DCSIMG

Greggs says sales improving after drop in profits

  • by GARETH MACKIE
 

Bakery chain Greggs today revealed a 19 per cent plunge in annual profits but said its sales were improving as it continues its new strategy of focusing on the “food-to-go” market.

The firm, which has scrapped plans to open a chain of cafes and sell its products in supermarkets, said pre-tax profits fell to £41.3 million in the year to 28 December, down from £50.9m a year earlier, as costs related to the change in strategy offset a 3.8 rise in total sales to £762.4m.

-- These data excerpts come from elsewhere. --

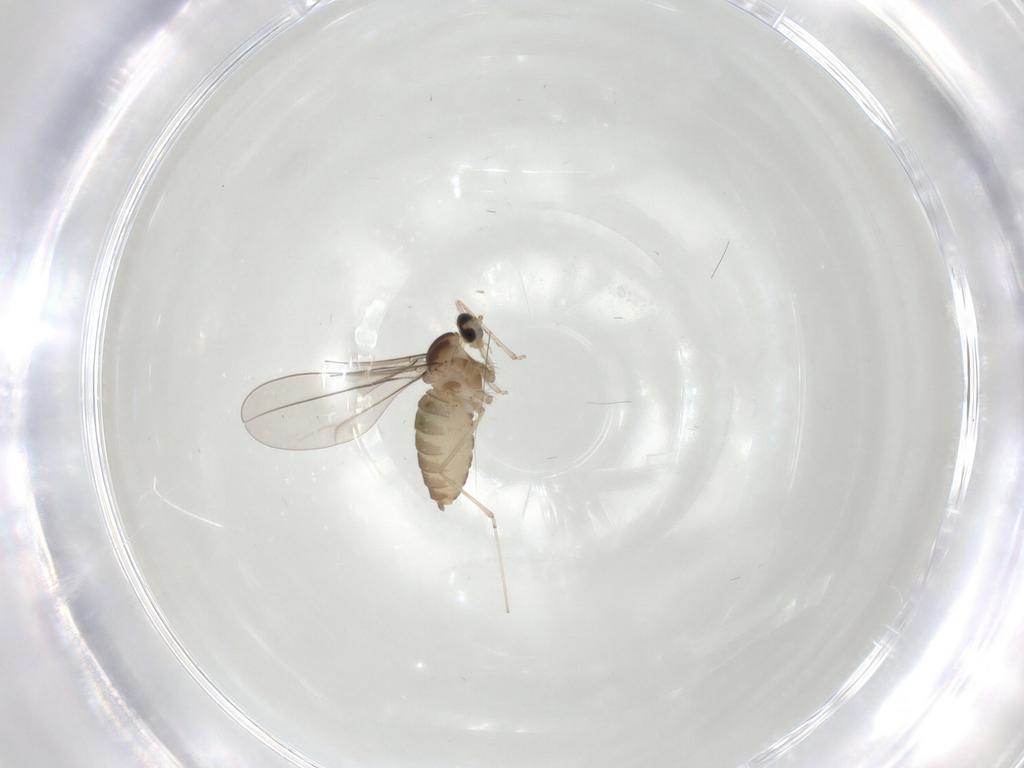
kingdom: Animalia
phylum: Arthropoda
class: Insecta
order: Diptera
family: Cecidomyiidae
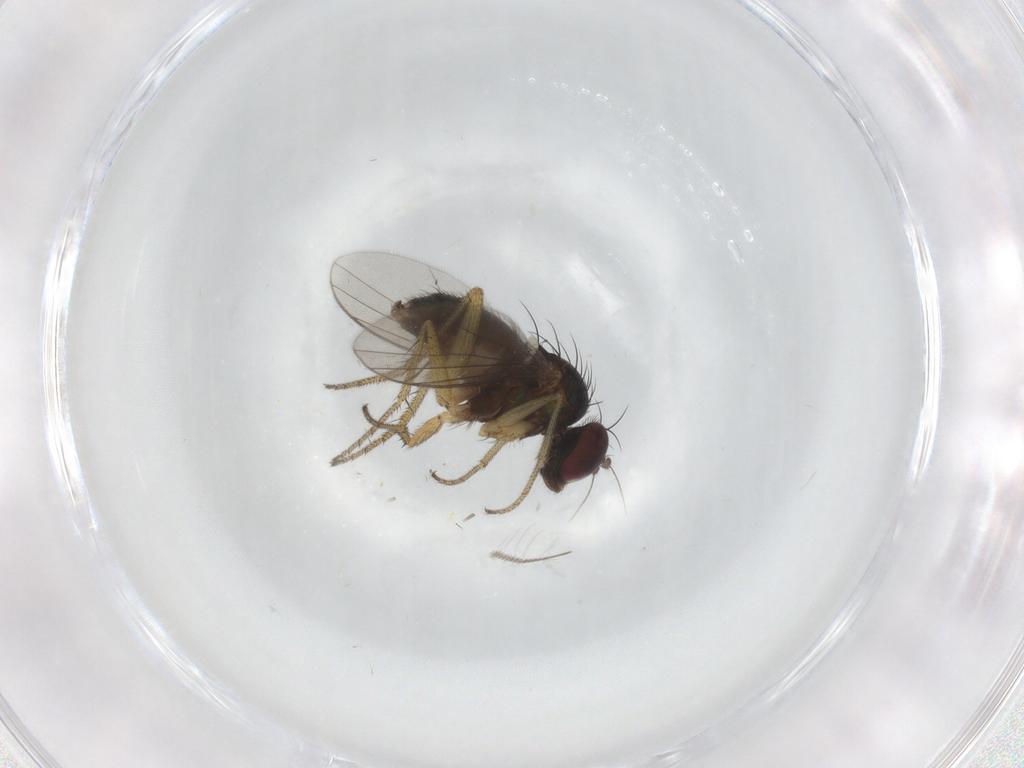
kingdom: Animalia
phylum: Arthropoda
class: Insecta
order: Diptera
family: Chironomidae
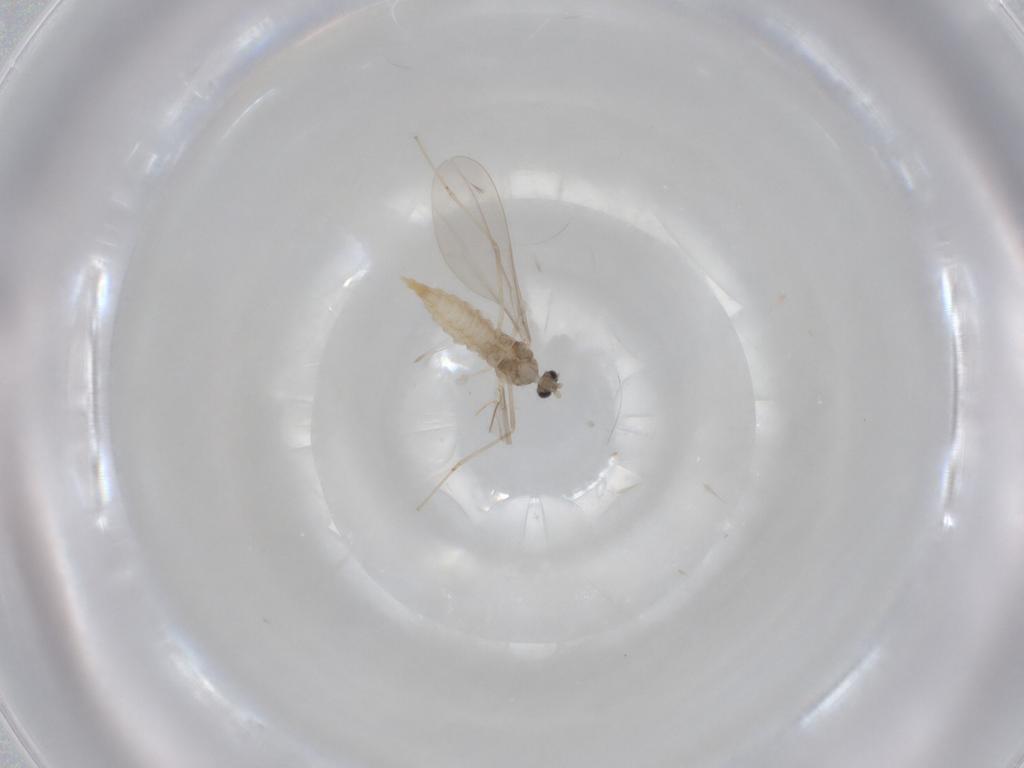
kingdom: Animalia
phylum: Arthropoda
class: Insecta
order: Diptera
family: Cecidomyiidae
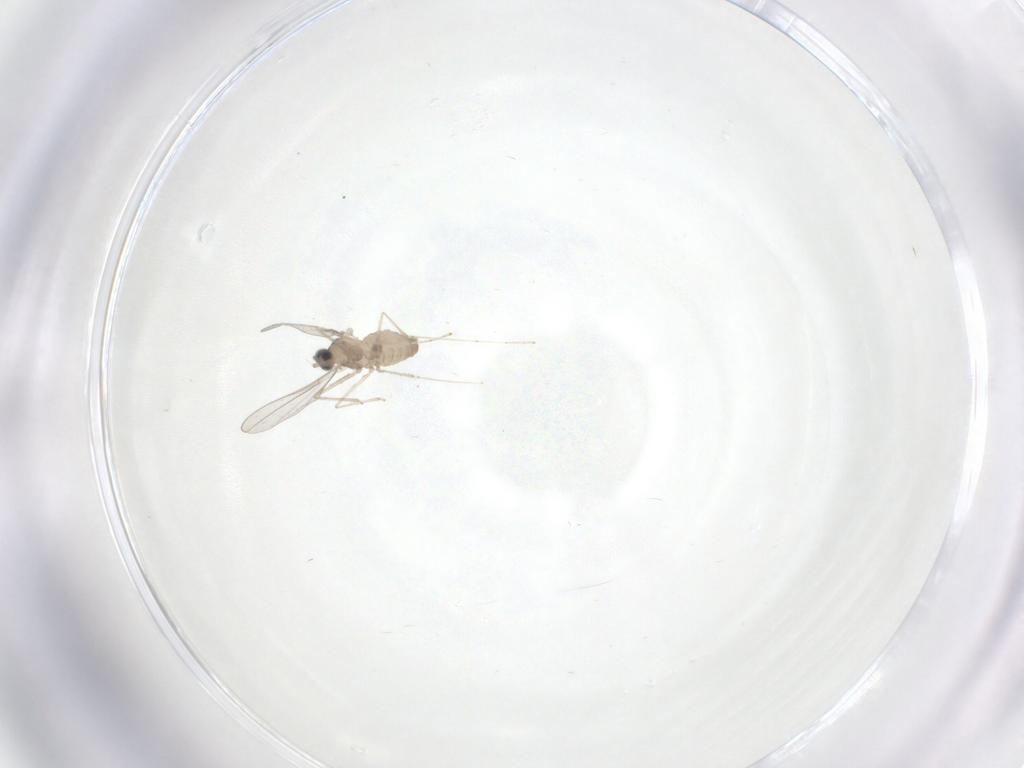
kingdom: Animalia
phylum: Arthropoda
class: Insecta
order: Diptera
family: Cecidomyiidae
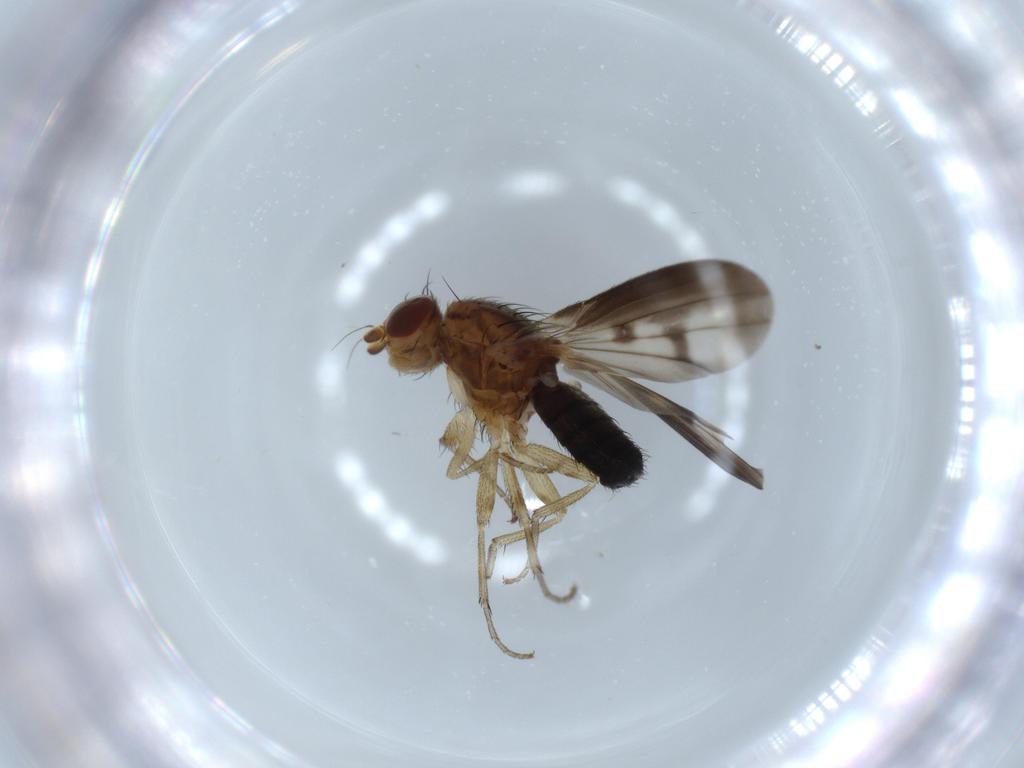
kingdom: Animalia
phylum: Arthropoda
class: Insecta
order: Diptera
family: Heleomyzidae
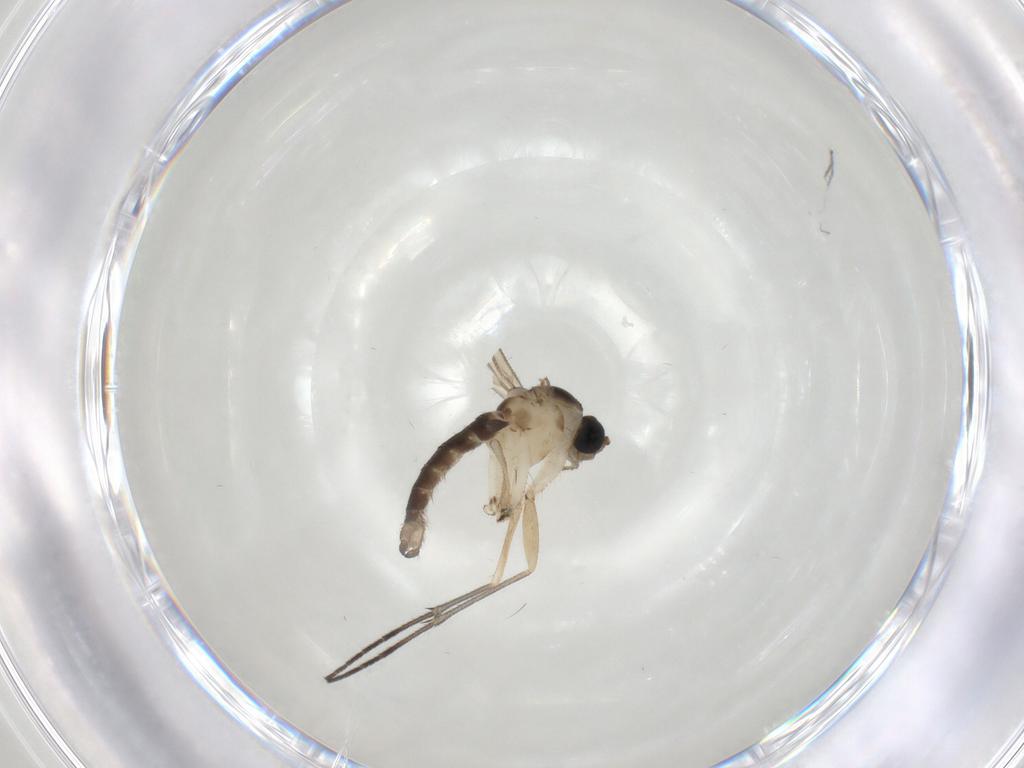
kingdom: Animalia
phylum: Arthropoda
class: Insecta
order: Diptera
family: Sciaridae
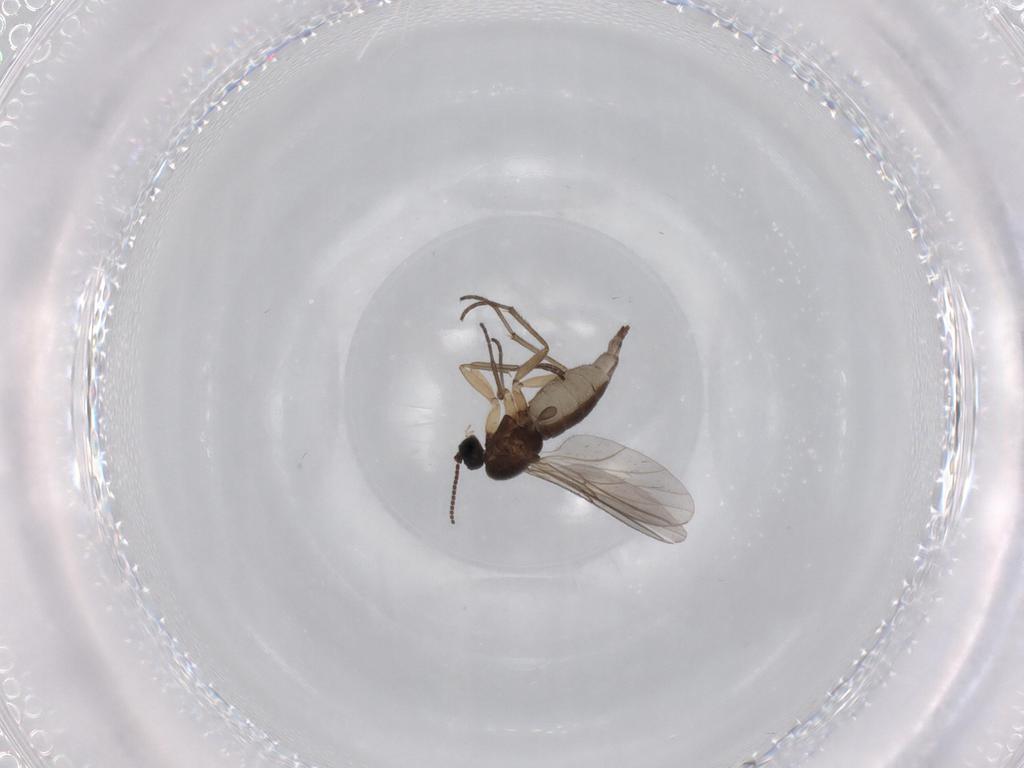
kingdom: Animalia
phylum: Arthropoda
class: Insecta
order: Diptera
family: Sciaridae
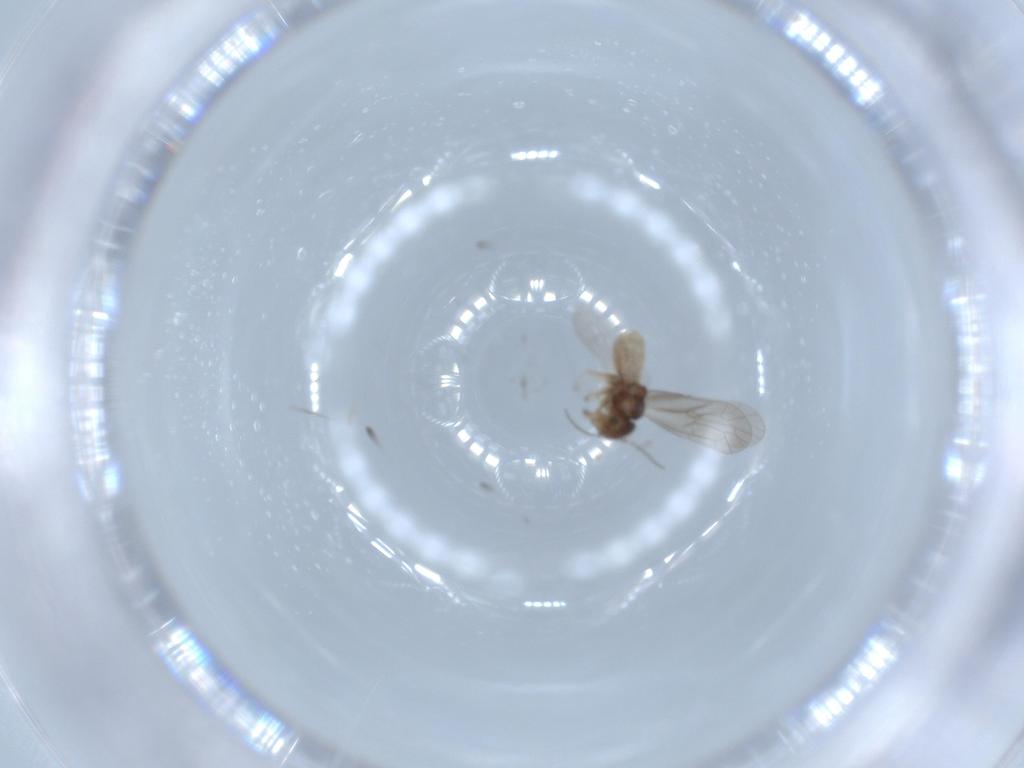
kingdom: Animalia
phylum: Arthropoda
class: Insecta
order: Psocodea
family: Peripsocidae
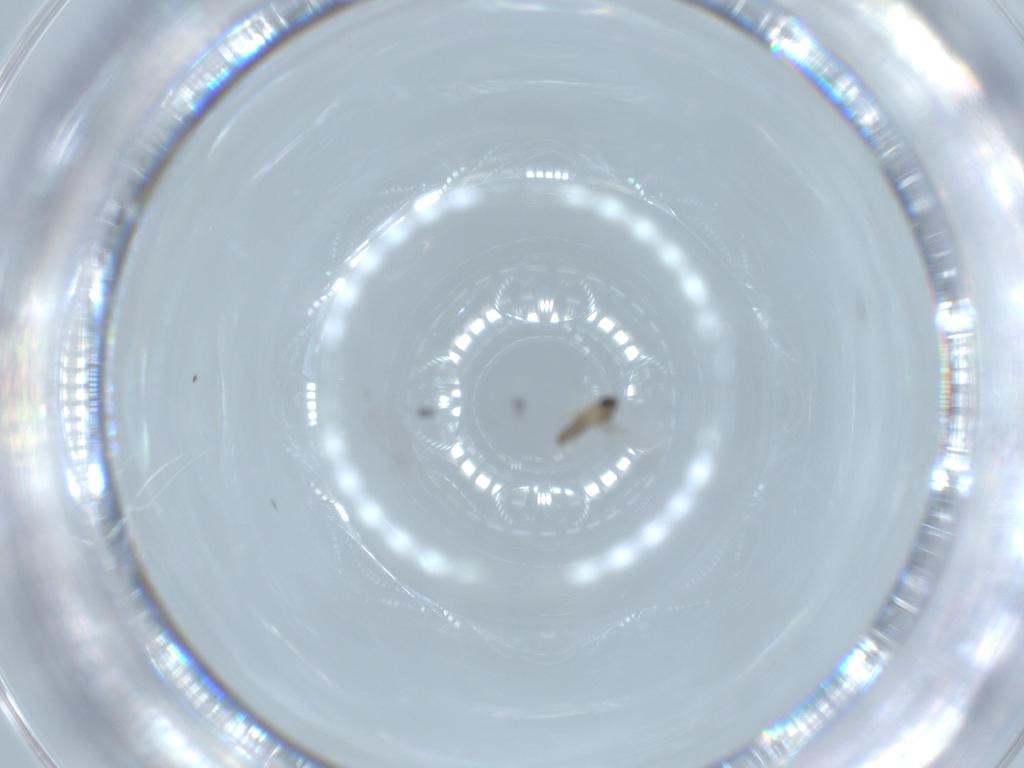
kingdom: Animalia
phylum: Arthropoda
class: Insecta
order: Diptera
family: Cecidomyiidae
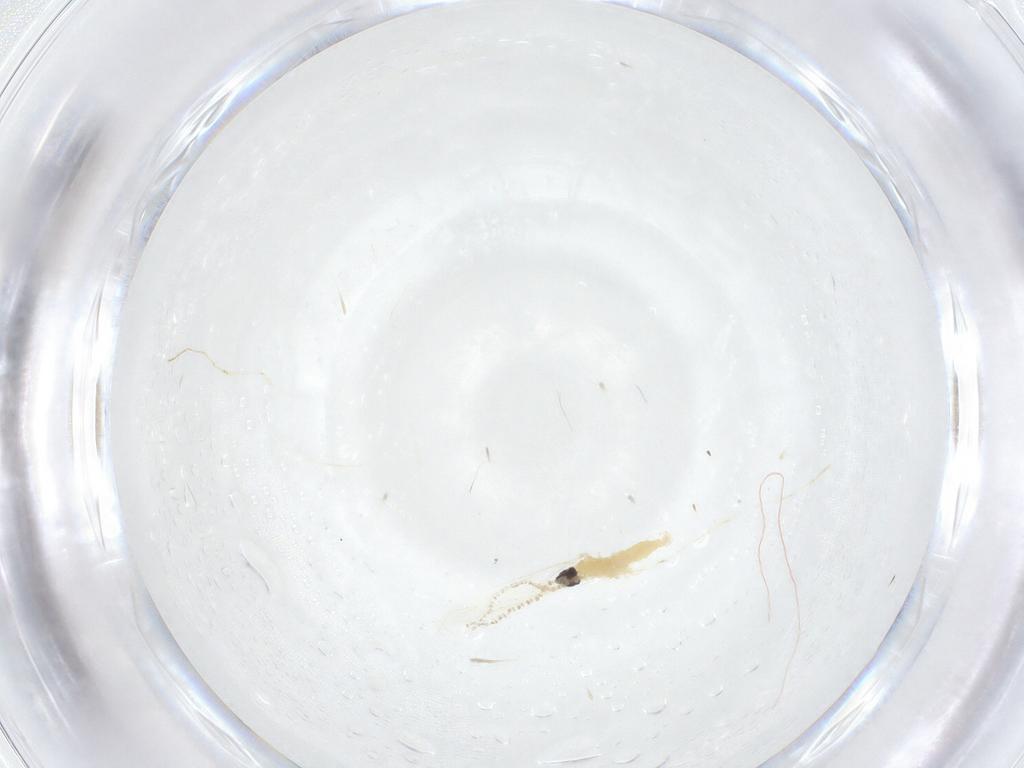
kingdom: Animalia
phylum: Arthropoda
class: Insecta
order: Diptera
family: Cecidomyiidae
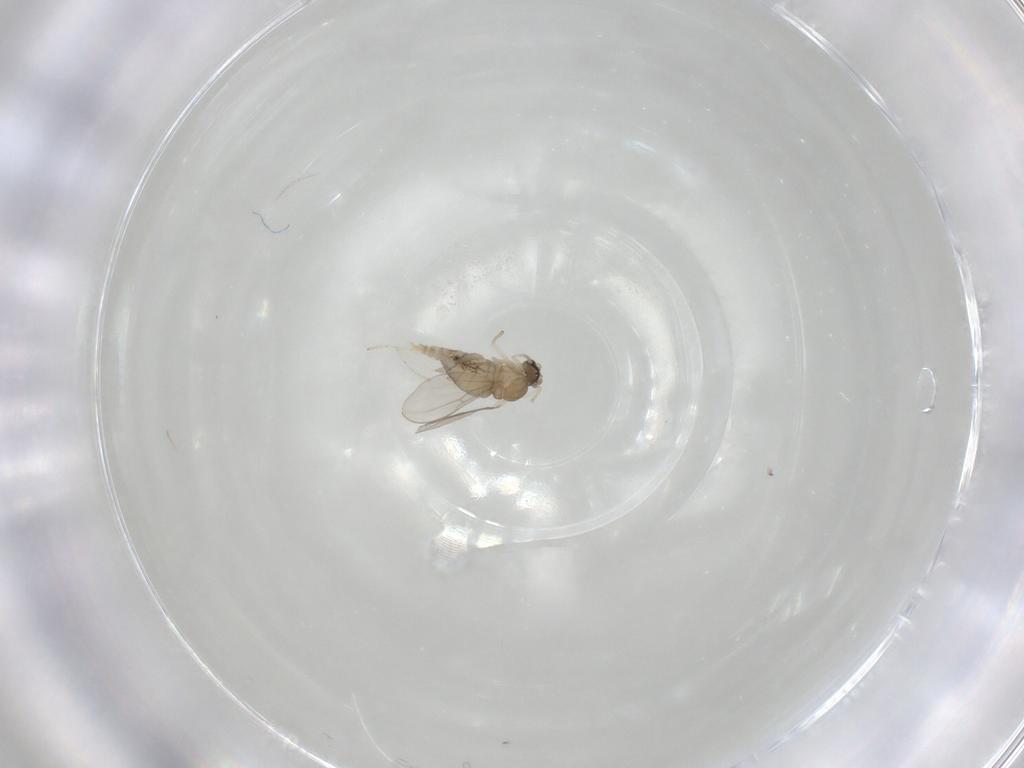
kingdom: Animalia
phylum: Arthropoda
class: Insecta
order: Diptera
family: Cecidomyiidae
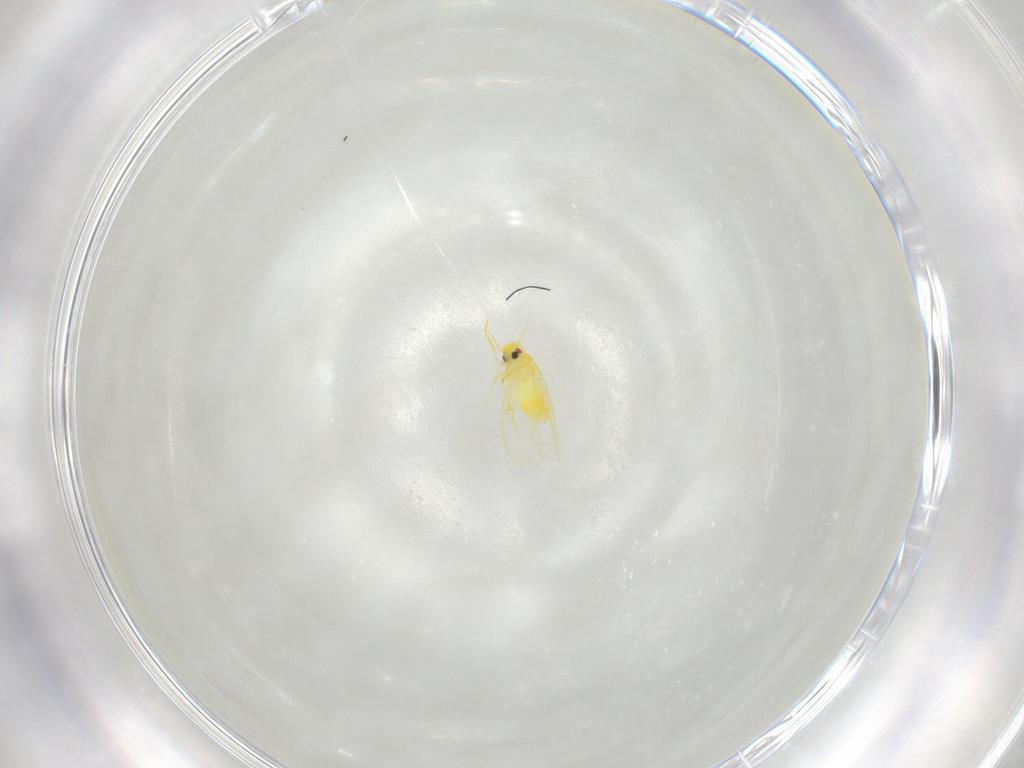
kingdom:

Chief executive Roger Whiteside said like-for-like sales at the baker, which ended the year with 1,671 outlets, were improving after a 0.8 per cent decline in 2013.

In the first eights weeks of its new financial year, takings were up 2.1 per cent on a year earlier, although Whiteside acknowledged that sales in January 2013 were hit by snow.

He added: “2014 will be a year of further change for Greggs as we move forward with our new strategy to focus on the food-on-the-go market.

“Market conditions are expected to remain challenging but I am encouraged by the improvement seen in our like-for-like sales in recent months.”

Greggs proposed holding its final dividend at 13.5p a share, to be paid on 9 May.